Not everyone needs a surgeon, or a dermatologist, or a cardiologist. Everyone, needs a GP.

Q: Why did you choose a career in GP?

A: General practice is a multi-faceted, dynamic and flexible career path, which gives practitioners the chance to truly choose exactly how they wish to practice as a doctor. The coveted work-life balance that time-poor doctors so often find elusive, the variability in skill sets and knowledge that a GP can tap into to uniquely serve their community, and the diversity in patient populations that GPs have access to treating. Having that balance is critical to enjoying our work in healthcare as doctors. The flexibility is found in having the opportunity to, say, work a couple days in a GP practice, dabble in a sub-specialty such as anaesthetics or occupational health, and then perhaps working an after-hours run doing home visits, or a stretch helping out in the local emergency department.  As GPs, you choose how you want to practice, to be the kind of doctor you want to be.

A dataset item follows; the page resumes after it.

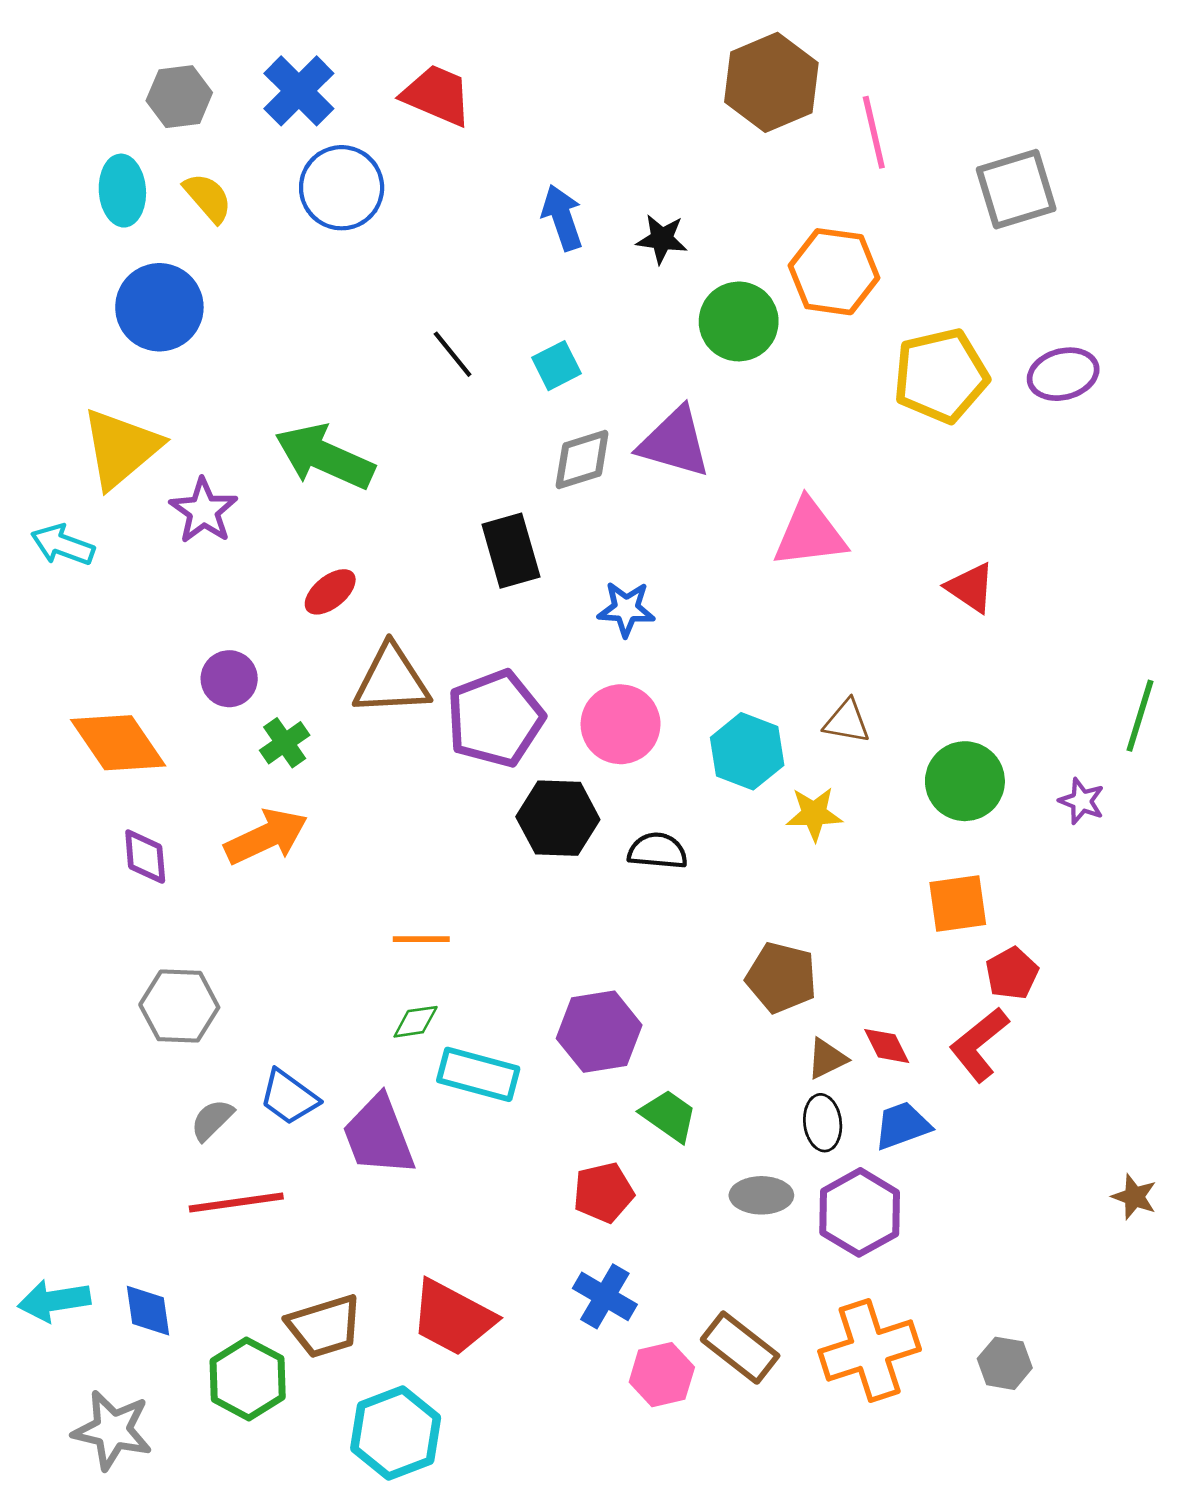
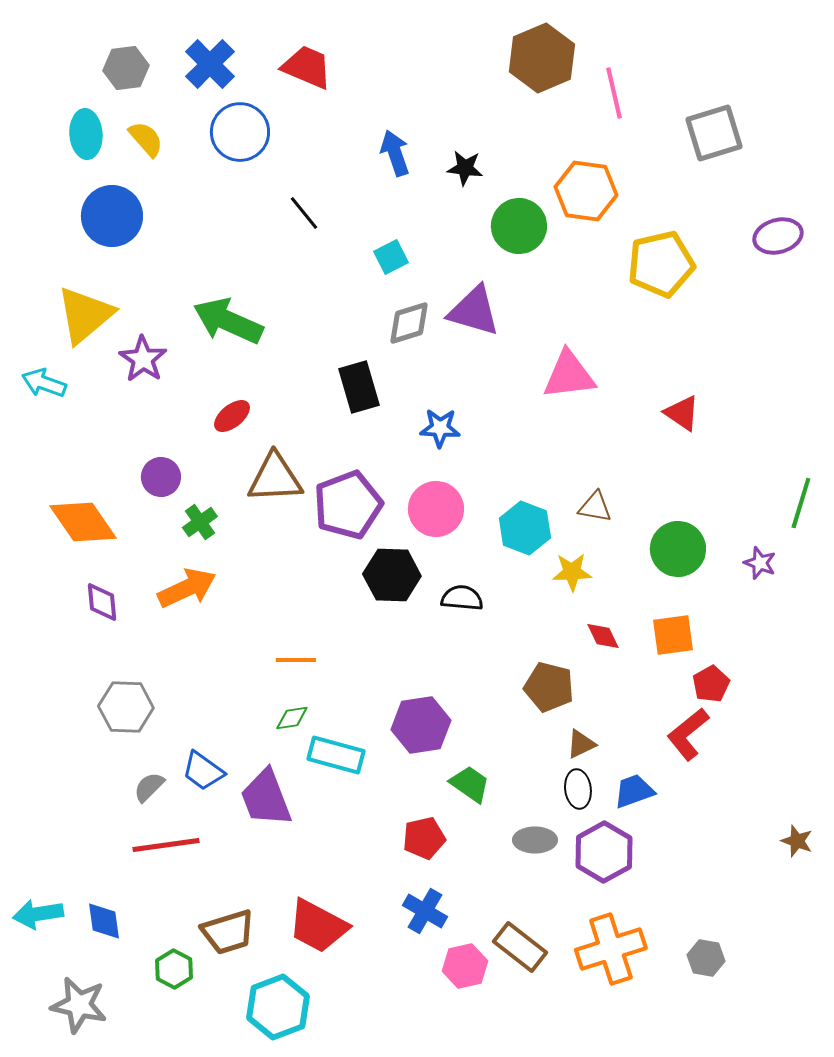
black line: (453, 354) -> (304, 213), moved
purple ellipse: (1063, 374) -> (778, 236), moved
red diamond: (887, 1046) -> (603, 636), moved
green hexagon: (248, 1379) -> (174, 969), size x0.7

Q: What do you love about being a GP?

A: Without a doubt, what I have come to love most about being a GP, are my patients and their individual stories and journeys in understanding and improving their health. It is a constantly evolving, and complete, patient-doctor relationship that does not come to an abrupt halt or is manifestly disjointed like care often is in a hospital or specialist setting. When in the hospital or specialist clinic, you are left wondering what happened to Mrs. Smith after her hip was replaced, or Mr. Jones after his triple bypass. In primary practice, you can complete all the puzzles and answer all the questions. The satisfaction of appreciating the impact as a GP, your advice and expertise has in guiding a patient through the challenges they face in life. And most importantly, that trust they place in you as their doctor; knowing that in their state of vulnerability, they will always have your genuine support.

Q: What are some of the biggest challenges?

A: I find the biggest challenge I face in general practice is knowing my personal limitations, and the limitations of modern medicine in provisioning quality healthcare. This can manifest in many ways: from challenges in treatment, to challenges in securing quality specialist treatment, to delivering difficult news.  The challenge, sometimes, of having to say “I am sorry but I cannot help you”.  This can be anything from the frustration of being unable to find a satisfactory analgesia regimen to help a patient with post-operative pain, to the pain of telling a patient and their partner whom you’ve known for over a decade who bravely fought off cancer once before, that it has come back and is now terminal.

With the world in this digital age evolving so quickly, as medical pharmaceuticals and treatment modalities become increasingly diverse, the kind of health questions we face moving forward will be vastly different from those faced by our predecessors in the field. Being able to keep up with this pace of growth and development is a monumental challenge, but all the more exciting as well.

Q: What advice would you give someone considering a career in GP?

A: Delight in the opportunities and freedom to establish your own personal way of practicing medicine; the permutations are quintessentially endless. Ignore the stigmata select medical groups may endeavour to label you with when faced with the comment you are ‘’just a GP’’.  Not everyone needs a surgeon, or a dermatologist, or a cardiologist. Everyone, needs a GP. Never be afraid to say ‘’I don’t know”. Grasp such times as opportunities to further your learning, and find those colleagues and supervisors whose practice ethics and ideals mirror your own, to extract what pearls of wisdom you can to evolve and adapt your own practice.